Secondo il pubblico ministero, “non esistono indizi sufficienti” e i fatti contestati “non sono costitutivi di reato”, segnala la procura in una nota. Nel ricorso la pubblica accusa chiede il proscioglimento per tutti gli indagati: con la Gomez, la sua consulente alla Moncloa, Cristina Alvarez, l’imprenditore Juan Carlos Barrabes. In subordine, la procura sollecita anche un’archiviazione provvisoria per insufficienza di elementi probatori dei reati contestati.
Il giudice istruttore Peinado, dopo un’istruttoria di quasi 2 anni, ha chiesto lo scorso 11 aprile il rinvio a giudizio della consorte di Sanchez per presunto traffico di influenze, malversazione, corruzioni negli affari e appropriazione indebita, ritenendo che Gomez abbia sfruttato la sua posizione per favorire attività accademiche e imprenditoriali. E ha dato cinque giorni di tempo alle parti per pronunciarsi sull’apertura di un processo davanti a una giuria popolare.

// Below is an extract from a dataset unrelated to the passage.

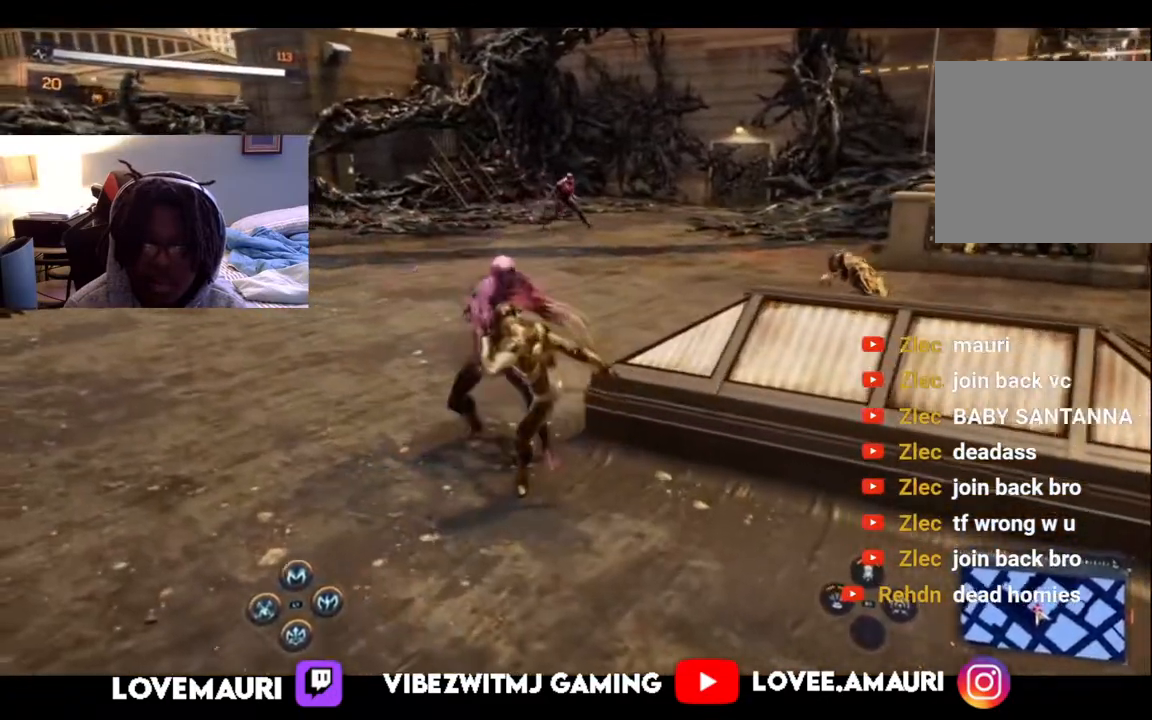
{"buttons": ["SQUARE"], "left_stick": "up-left", "right_stick": "center", "events": [[67, "SQUARE", "down"], [183, "SQUARE", "up"], [267, "SQUARE", "down"], [400, "SQUARE", "up"], [467, "SQUARE", "down"]]}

Le difese dei tre indagati hanno chiesto l’annullamento del procedimento. In particolare il legale di Begona Gomez, Antonio Camacho, ha denunciato la violazione del diritto alla difesa negando l’esistenza di solidi indizi su nessuno dei quattro reati contestati. “Si vuole arrivare a un obiettivo, anche a costo di massacrare la verità”, ha scritto nel ricorso.
Mente i gruppi di orientamento di estrema destra, fra i quali il sedicente sindacato Manos Limpias e l’associazione Hazte Oir, oltre a Vox, che hanno attivato l’indagine, hanno sollecitato per la moglie di Sanchez una condanna a 24 anni di carcere, 22 per la sua assistente Alvarez e 6 per Barrabes, accusato di traffico di influenze e corruzione.
Oltre al ricorso contro il rinvio a giudizio, la Procura ha nuovamente impugnato anche la decisione di Peinado di processare la ‘primera dama’ davanti a una giuria popolare.